[Required work]:
(A) Return the portion of the Steve Jobs article that begins at the words "As a human being, he" and ends after "rarely middle ground.", copied word for word.
(B) Resume the Steve Jobs article after its last sentence and keep writing it.

[Extract]:
----

THINK DIFFERENT
- Natalie Maroun

- Jan 31, 2024
- 6 min read
Updated: Oct 17
“Simple can be harder than complex: You have to work hard to get your thinking clean to make it simple. But it's worth it in the end because once you get there, everything else will follow.” – Steve Jobs

By Natalie Maroun
Managing Director
Steve Jobs’ legacy is ambiguous, dualistic, and complicated.
As a human being, he was volatile and mercurial; often mean, often selfish, always demanding. He had a propensity for petulance, and an ability – some might say an appetite – for cruelty. Even with those he loved.
He routinely surrendered to bouts of melancholy, or protracted petulance. He took credit for ideas that weren’t his own, and was intolerant of being challenged. Everyone was “either a genius or a bozo” – there was rarely middle ground.
And yet, Jobs built two of the greatest organisations ever in Apple and Pixar, both of which are globally synonymous with innovation and brand loyalty.
Apple, in particular, continues to delight its fans, and confound its detractors. Despite criticism that it has traded radical invention for refinement, the company has recently reclaimed its pioneering spirit with the launch of the Apple Vision Pro, an ambitious but polarising bet on Spatial Computing. By mid-2025, Apple remains among the world’s most valuable firms, hovering around a $3.5-trillion market cap.
How did the undeniably dark nature of the man not overwhelm or negate the enduring impact of his life’s work?

----

[Information shown]:
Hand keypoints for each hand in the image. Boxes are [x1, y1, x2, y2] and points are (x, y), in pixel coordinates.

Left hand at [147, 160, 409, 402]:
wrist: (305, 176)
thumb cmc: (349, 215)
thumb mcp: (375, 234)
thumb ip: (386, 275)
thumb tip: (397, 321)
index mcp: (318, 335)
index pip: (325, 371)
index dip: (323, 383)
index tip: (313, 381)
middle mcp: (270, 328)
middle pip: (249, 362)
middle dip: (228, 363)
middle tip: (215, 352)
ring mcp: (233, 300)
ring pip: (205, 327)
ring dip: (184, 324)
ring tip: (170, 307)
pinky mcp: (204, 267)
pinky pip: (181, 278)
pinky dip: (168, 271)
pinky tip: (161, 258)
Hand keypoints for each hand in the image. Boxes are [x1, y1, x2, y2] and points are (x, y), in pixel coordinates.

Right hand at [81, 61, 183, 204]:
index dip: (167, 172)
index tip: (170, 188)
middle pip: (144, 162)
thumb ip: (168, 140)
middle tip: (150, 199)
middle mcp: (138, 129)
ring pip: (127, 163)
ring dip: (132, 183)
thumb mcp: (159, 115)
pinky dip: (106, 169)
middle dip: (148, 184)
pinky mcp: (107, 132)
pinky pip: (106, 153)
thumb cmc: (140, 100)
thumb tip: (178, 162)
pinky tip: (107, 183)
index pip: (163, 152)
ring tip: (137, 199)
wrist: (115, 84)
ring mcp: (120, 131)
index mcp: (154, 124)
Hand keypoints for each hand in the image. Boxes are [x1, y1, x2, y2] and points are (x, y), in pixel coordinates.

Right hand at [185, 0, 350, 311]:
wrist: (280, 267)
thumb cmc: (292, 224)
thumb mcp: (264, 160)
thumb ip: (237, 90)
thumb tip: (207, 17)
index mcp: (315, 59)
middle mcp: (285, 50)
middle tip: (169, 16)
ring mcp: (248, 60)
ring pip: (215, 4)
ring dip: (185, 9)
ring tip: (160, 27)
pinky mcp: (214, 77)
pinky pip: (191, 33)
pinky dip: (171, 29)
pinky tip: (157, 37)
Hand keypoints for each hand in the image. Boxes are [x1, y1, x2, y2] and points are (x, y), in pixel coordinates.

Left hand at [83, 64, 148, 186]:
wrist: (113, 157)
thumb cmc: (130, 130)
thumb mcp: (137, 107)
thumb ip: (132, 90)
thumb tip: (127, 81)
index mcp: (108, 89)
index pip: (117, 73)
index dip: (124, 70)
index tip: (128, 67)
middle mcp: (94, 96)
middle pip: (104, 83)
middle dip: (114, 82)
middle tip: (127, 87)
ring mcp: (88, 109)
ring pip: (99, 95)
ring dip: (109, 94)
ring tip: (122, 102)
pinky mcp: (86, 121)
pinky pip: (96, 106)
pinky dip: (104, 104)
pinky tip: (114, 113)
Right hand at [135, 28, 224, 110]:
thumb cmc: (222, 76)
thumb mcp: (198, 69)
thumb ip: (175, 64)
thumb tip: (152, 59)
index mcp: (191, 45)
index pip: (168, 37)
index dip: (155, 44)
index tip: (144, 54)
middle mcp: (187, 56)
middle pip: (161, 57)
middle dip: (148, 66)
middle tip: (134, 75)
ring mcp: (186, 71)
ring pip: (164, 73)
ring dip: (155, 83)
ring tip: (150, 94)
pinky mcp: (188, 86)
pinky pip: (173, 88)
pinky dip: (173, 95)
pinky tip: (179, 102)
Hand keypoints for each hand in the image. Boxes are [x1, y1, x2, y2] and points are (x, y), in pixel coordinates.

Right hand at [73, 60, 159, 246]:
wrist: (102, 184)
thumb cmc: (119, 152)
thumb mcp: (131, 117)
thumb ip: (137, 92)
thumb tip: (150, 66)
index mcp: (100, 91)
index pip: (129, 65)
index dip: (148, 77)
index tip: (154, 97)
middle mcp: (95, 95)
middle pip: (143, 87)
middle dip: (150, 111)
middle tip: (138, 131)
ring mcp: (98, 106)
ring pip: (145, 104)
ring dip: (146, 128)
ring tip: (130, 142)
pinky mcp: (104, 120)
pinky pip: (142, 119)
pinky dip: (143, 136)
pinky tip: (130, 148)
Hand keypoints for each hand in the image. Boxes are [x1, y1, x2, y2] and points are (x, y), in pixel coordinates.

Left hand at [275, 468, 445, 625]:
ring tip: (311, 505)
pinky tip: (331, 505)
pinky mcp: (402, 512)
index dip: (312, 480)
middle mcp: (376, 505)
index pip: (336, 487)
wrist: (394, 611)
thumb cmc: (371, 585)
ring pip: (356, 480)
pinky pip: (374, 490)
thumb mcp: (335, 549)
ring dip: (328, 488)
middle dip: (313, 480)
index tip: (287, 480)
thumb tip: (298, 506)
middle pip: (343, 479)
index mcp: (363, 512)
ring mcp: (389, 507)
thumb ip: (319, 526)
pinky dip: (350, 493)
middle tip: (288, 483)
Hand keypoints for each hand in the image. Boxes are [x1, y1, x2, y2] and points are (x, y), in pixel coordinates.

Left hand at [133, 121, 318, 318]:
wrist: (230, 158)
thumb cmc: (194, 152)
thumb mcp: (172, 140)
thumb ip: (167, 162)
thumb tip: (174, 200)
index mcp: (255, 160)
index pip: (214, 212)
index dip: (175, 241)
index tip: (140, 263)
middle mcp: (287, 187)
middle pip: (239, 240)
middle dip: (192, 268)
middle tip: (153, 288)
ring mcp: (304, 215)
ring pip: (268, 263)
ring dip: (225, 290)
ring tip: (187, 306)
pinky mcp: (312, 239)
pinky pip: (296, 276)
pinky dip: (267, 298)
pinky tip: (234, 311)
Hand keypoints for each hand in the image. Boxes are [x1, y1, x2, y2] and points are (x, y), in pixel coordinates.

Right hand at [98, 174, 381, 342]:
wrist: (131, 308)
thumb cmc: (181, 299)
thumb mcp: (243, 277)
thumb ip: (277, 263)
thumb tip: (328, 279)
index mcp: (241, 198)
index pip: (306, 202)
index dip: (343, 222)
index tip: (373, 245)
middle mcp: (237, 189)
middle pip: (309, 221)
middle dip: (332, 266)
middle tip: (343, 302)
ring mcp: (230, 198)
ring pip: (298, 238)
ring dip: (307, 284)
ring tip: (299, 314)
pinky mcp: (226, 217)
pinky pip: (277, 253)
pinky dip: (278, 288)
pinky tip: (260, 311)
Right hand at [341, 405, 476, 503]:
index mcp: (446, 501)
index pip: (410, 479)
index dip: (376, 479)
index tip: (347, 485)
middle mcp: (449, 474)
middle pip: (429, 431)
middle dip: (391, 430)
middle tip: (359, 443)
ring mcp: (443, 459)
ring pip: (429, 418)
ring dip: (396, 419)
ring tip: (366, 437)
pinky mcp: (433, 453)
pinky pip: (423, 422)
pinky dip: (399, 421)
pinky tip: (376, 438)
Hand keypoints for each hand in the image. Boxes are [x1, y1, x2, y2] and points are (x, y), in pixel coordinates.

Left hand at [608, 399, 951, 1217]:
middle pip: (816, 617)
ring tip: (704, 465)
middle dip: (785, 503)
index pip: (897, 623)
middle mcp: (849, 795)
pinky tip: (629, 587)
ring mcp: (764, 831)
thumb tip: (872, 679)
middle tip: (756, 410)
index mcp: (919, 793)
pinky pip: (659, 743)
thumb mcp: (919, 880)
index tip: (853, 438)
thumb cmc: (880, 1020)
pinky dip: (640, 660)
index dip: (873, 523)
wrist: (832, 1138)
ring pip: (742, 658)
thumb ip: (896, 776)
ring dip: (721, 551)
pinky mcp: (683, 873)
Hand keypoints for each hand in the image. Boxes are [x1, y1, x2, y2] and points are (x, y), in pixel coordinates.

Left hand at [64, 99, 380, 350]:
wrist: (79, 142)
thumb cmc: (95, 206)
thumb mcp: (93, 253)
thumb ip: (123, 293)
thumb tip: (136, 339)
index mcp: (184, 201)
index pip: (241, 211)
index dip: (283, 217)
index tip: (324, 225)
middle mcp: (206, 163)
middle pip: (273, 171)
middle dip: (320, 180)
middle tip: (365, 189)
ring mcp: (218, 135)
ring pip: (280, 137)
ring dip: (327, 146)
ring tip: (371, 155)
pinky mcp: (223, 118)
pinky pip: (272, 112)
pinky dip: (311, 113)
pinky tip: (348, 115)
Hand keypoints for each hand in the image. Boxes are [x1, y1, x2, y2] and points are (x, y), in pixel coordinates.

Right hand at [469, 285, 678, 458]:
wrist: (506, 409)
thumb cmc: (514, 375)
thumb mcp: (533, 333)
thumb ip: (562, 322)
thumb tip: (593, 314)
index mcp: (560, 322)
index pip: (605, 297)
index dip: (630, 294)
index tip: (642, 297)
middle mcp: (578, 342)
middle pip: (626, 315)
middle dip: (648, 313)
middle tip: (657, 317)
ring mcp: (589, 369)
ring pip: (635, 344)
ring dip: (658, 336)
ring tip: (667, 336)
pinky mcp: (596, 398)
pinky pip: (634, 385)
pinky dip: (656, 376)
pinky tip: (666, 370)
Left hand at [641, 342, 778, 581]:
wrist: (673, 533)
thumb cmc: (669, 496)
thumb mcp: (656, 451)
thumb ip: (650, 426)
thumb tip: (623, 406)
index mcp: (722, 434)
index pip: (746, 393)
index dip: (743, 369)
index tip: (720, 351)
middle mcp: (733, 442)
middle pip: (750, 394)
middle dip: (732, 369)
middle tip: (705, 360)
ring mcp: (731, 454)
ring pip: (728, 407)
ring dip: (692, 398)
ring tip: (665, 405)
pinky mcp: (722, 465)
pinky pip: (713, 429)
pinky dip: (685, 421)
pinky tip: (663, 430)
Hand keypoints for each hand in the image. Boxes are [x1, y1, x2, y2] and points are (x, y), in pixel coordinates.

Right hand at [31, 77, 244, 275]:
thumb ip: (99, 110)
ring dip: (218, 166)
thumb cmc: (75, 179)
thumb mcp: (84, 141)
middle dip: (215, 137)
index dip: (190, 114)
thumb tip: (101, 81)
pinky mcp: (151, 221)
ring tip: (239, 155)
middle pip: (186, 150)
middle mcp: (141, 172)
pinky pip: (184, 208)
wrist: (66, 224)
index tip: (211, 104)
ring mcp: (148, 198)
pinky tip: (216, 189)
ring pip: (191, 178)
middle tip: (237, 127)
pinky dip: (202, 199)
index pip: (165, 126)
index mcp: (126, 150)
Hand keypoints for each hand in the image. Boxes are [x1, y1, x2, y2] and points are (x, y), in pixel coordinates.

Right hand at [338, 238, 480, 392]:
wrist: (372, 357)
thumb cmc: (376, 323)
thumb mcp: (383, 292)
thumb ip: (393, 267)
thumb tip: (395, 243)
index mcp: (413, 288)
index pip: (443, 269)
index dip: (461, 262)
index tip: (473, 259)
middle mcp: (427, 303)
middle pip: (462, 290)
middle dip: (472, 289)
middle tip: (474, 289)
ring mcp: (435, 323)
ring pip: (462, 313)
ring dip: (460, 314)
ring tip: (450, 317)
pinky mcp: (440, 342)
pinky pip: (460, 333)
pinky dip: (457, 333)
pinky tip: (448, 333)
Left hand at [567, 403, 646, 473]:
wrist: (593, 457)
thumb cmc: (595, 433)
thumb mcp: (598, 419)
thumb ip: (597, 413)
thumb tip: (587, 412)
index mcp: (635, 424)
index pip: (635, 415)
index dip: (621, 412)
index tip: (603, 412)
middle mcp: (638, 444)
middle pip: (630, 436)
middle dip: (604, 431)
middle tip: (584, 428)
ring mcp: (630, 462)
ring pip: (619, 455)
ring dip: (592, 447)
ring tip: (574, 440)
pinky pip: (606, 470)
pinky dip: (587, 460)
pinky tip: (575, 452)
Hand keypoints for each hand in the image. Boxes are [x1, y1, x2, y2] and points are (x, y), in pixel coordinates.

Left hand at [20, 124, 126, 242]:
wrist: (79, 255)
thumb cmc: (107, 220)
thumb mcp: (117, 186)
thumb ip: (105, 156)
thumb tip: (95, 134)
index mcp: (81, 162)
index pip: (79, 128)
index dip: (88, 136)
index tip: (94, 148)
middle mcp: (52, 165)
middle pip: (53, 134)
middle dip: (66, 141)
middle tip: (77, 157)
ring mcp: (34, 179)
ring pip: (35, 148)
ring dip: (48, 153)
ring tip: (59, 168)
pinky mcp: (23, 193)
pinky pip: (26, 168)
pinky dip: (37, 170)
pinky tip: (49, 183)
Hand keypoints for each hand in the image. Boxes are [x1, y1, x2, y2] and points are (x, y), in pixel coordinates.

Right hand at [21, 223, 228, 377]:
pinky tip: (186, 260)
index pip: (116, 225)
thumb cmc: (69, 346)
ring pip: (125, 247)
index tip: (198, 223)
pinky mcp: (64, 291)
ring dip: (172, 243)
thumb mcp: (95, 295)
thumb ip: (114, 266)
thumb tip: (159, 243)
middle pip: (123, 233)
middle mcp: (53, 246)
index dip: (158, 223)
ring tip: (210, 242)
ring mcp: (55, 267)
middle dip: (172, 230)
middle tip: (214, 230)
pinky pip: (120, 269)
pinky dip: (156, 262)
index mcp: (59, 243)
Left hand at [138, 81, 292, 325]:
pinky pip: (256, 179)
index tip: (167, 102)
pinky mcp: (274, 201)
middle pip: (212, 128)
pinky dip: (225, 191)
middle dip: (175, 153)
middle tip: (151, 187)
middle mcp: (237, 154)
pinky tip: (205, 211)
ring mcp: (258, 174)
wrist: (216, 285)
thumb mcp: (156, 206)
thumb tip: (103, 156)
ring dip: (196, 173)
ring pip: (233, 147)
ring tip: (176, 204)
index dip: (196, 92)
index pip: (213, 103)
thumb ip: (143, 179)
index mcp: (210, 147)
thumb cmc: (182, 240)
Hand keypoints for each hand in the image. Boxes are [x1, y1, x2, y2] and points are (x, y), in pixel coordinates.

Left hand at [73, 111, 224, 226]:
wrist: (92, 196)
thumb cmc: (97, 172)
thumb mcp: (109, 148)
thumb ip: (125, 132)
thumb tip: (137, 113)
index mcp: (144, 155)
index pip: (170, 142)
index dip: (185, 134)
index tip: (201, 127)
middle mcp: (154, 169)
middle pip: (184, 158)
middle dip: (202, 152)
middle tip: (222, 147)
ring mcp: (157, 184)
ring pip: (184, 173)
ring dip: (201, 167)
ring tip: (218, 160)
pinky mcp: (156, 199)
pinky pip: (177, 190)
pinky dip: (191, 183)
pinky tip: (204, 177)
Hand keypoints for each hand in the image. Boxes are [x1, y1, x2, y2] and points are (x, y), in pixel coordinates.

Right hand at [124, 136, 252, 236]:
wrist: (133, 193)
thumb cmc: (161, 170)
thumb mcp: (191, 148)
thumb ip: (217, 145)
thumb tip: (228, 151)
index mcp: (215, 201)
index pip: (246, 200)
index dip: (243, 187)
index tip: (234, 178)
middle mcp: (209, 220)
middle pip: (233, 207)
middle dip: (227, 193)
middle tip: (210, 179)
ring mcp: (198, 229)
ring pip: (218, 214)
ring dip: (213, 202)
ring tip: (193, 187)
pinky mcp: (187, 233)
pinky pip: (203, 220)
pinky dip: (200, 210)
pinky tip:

----

[Your responses]:
(A)
As a human being, he was volatile and mercurial; often mean, often selfish, always demanding. He had a propensity for petulance, and an ability – some might say an appetite – for cruelty. Even with those he loved.
He routinely surrendered to bouts of melancholy, or protracted petulance. He took credit for ideas that weren’t his own, and was intolerant of being challenged. Everyone was “either a genius or a bozo” – there was rarely middle ground.

(B)
For all his failings as a human being, and his many well-documented missteps as a leader, many of Jobs’ core philosophies as an innovator have proven more relevant than ever. And, in an era defined by multimodal and agentic AI, wholly prescient.
Throughout his life, but especially in the final, brilliant decade, Jobs brought a singular clarity of mission to all he tackled:
Simplicity is the ultimate sophistication.
Don’t give people what they want. Give them what they will want tomorrow.
Delight your audience. Everything else will follow.
What Jobs understood, and got fundamentally right at both Apple and Pixar, is that we are all emotional, tactile, and intuitive human beings before we are consumers.
And that we all ultimately seek the same thing: connection that feels personal, not programmed.
It was true when Jobs founded Apple in 1976. And it remains true today.
STAY HUNGRY, STAY FOOLISH
Jobs’ phenomenal success as an innovator and a master amplifier of ideas can be distilled into six core principles.
1. Never compromise your vision.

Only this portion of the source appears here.